I had a friend with exactly the same problem. We competed in IPSC/SWPL together.
Our pistol coach had him shoot right-handed, saying that his opinion was that the dominant eye is more important than the dominant hand.
He became quite successful in competition.

Mike Barham's advice is, I think, equally valid. A slight farther movement of the head eliminates the problem without having to learn a new dominance scheme.

Try both, and see what works best for you.


----------



## Mike Barham (Mar 30, 2006)

Shifting the pistol slightly to the left, to accommodate the dominant eye, is no big deal. You might accompany this with a slight shift of the head. It generally works fine. My father is cross-dominant and shoots a pistol very well. We have several cross-dominant shooters at the Gunsite pistol class I just attended, and all shot well.

Rifles are different.


----------



## bruce333 (Sep 1, 2006)

Steve M1911A1 said:


> Try both, and see what works best for you.


Exactly what my Sister did. She is right handed, left eye dominant.

She shot right handed for a month (2-3 times a week). Then switched and shot left handed for a month. At the end of the 2nd month She had a shoot off. Shot 2 mags right handed then 2 mags left handed. She found She was slightly better left handed so that is how She now shoots. The bonus is She can switch back and forth and shoot almost as well with her "weak" hand.


----------



## Dsig1 (Dec 23, 2007)

xjclassic said:


> I am new to handguns and have a question on eye dominance? This may not be the correct forum but it has the most activity.
> 
> I am left handed and right eye dominant. This was never an issue in the past since I shoot Archery and Shotgun sports right handed. I have shot with both left and right eye and it did not seem to make any difference. Is it important and will it make a difference in my shot. I am quite capable with the gun in my right hand an with some practice it could easily become just as comfortable as my left. What should I do?
> 
> Any feed back will be greatly appreciated.

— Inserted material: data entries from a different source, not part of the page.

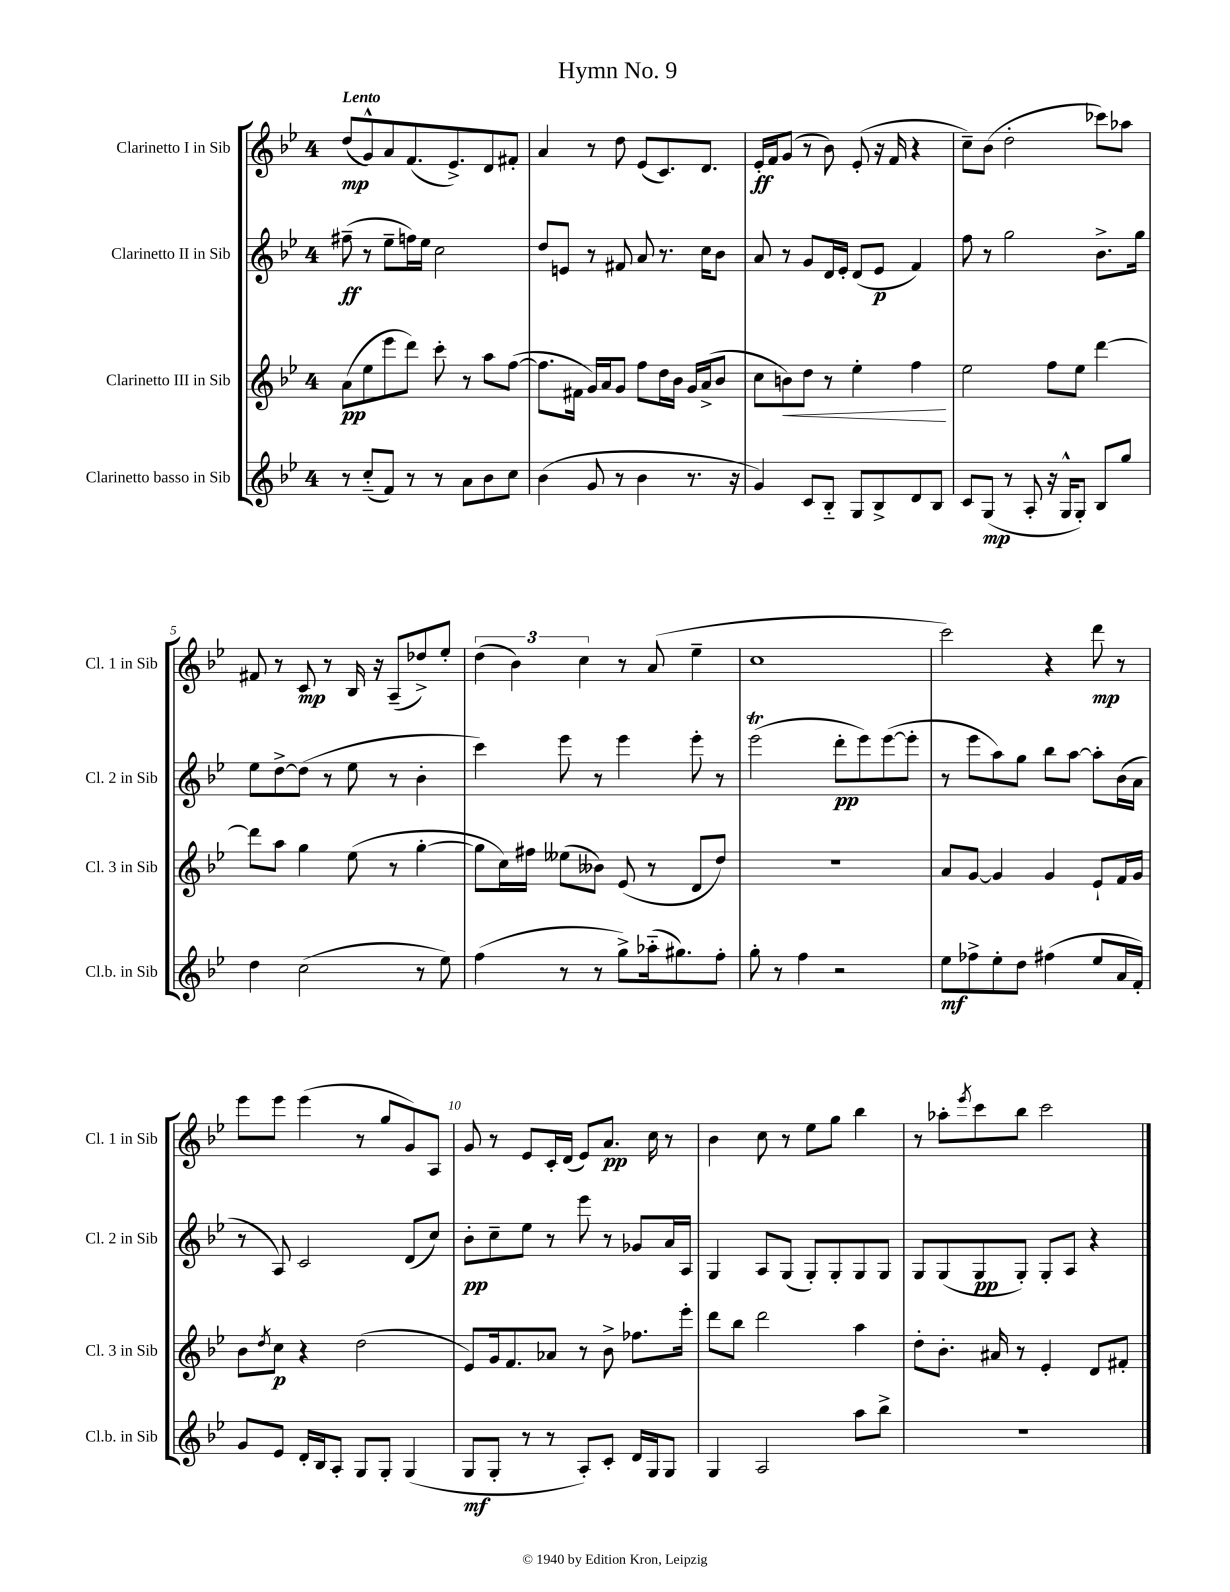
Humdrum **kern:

**kern	**kern	**kern	**kern
*staff4	*staff3	*staff2	*staff1
*clefG2	*clefG2	*clefG2	*clefG2
*k[b-e-]	*k[b-e-]	*k[b-e-]	*k[b-e-]
*M4/4	*M4/4	*M4/4	*M4/4
8r	(8a	(8ff#~	(8dd
(8cc'~	8ee-	8r	8g^^)
8f)	8eee-	8ee-~	8a
8r	8ddd)	16ff)	(8.f
.	.	16ee-	.
8r	8ccc'	2cc	.
.	.	.	8.e-^)
8a	8r	.	.
8b-	8aa	.	8d
8cc	([8ff	.	8f#'
=	=	=	=
(4b-	8.ff]	8dd	4a
.	.	8e	.
.	16f#	.	.
8g	16g)	8r	8r
.	16a	.	.
8r	8g	8f#	8dd
4b-	8ff	8a	(8e-
.	16dd	8.r	8.c)
.	16b-	.	.
8.r	16g	.	.
.	(16a^	16cc	8.d
.	8b-	8b-	.
16r	.	.	.
=	=	=	=
4g)	8cc	8a	16e-'
.	.	.	16f
.	8b)	8r	(8g
8c	8dd	8g	8r
8B-'~	8r	16d	8b-)
.	.	16e-'	.
8G	4ee-'	(8d	(8e-'
8B-^	.	8e-	16r
.	.	.	16f
8d	4ff	4f)	4r
8B-	.	.	.
=	=	=	=
8c	2ee-	8ff	8cc~)
(8G	.	8r	(8b-
8r	.	2gg	2dd'
8A'	.	.	.
16r	8ff	.	.
16G^^	.	.	.
8G')	8ee-	.	.
8B-	[4ddd	8.b-^	8ccc-)
8gg	.	.	8aa-
.	.	16gg	.
=	=	=	=
4dd	8ddd]	8ee-	8f#
.	8aa	[8dd^	8r
(2cc	4gg	(8dd]	8c
.	.	8r	8r
.	(8ee-	8ee-	16B-
.	.	.	16r
.	8r	8r	(8A~
8r	[4gg'	4b-'	8dd-^)
8ee-)	.	.	8ee-'
=	=	=	=
(4ff	8gg]	4ccc)	(6dd
.	16cc)	.	.
.	.	.	6b-)
.	16ff#	.	.
8r	(8ee--	8eee-	.
.	.	.	6cc
8r	8b--)	8r	.
8gg^)	(8e-	4eee-	8r
(16aa-'~	8r	.	(8a
8.gg#)	.	.	.
.	8d	8eee-'	4ee-~
8ff'	8dd)	8r	.
=	=	=	=
8gg'	1r	(2eee-	1cc
8r	.	.	.
4ff	.	.	.
2r	.	8ddd'	.
.	.	8eee-)	.
.	.	([8eee-	.
.	.	8eee-']	.
=	=	=	=
8ee-	8a	8r	2ccc)
8ff-^	[8g	8eee-	.
8ee-'	4g]	8aa)	.
8dd	.	8gg	.
(4ff#	4g	8bb-	4r
.	.	[8aa	.
8ee-	8e-`	8aa']	8ddd
16a	16f	(16b-	8r
16f')	16g	16a	.
=	=	=	=
8g	8b-	8r	8eee-
.	8qdd	.	.
8e-	8cc	8A)	8eee-
16d'	4r	2c	(4eee-
16B-	.	.	.
8A'	.	.	.
8G	(2dd	.	8r
8G'	.	.	8gg
(4G	.	(8d	8g)
.	.	8cc)	8A
=	=	=	=
8G	8e-)	8b-'	8g
8G'	16g	8cc~	8r
.	8.f	.	.
8r	.	8ee-	8e-
8r	8a-	8r	16c'
.	.	.	(16d
8A')	8r	8eee-	8e-)
8c'	8b-^	8r	8.a
16d	8.ff-	8g-	.
16G	.	.	16cc
8G	.	16a	8r
.	16eee-'	16A	.
=	=	=	=
4G	8ddd	4G	4b-
.	8bb-	.	.
2A	2ddd	8A	8cc
.	.	(8G	8r
.	.	8G')	8ee-
.	.	8G'	8gg
8aa	4aa	8G	4bb-
8bb-^	.	8G	.
=	=	=	=
1r	8dd'	8G	8r
.	8.b-'	(8G	8aa-'
.	.	.	8qeee-
.	.	8G	8ccc
.	16a#	.	.
.	8r	8G')	8bb-
.	4e-'	8G'	2ccc
.	.	8A	.
.	8d	4r	.
.	8f#'	.	.
==	==	==	==
*-	*-	*-	*-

I am exactly the same, left handed and right eyed. Since you have learned to shoot shotgun and archery right handed and seem to be adept at doing so, why not shoot your handguns right handed as well. It was easy for me to do so and many accessories are easier to find for right handers such as holsters. This is the reason I golf right handed, easier to find equipment.


----------



## xjclassic (May 15, 2008)

I think I am going to work on shooting right handed. Right handed does not feel much different it is just more natural for me to use my left hand. The last time at the range I shot with both hands and the results were the same.
With a few more time to the range using right hand only it will probably become my strong hand and feel more natural.


----------



## xjclassic (May 15, 2008)

Went back to the range today. Fired another 100 rounds with my P94 and rented a P22 and shot another 100 rounds through it. I used both hands and 
it really made no difference in my accuracy. The left hand is still a ton more comfortable and I am going to stick with it. If I would have seen a difference using my dominant right eye I would continue to work at it but the results as I said before didn't change. 

On a side not I hate the P22. I have small hands and it was way to small. I originally rented it for my wife (first time firing a gun) and she hated it enough that she refused to shoot it. She like the feel of the Ruger better. She only fired about 20 rounds with the P22 and 20 with the P94. On the bright side she would like to go back and try other guns to find one she likes.


----------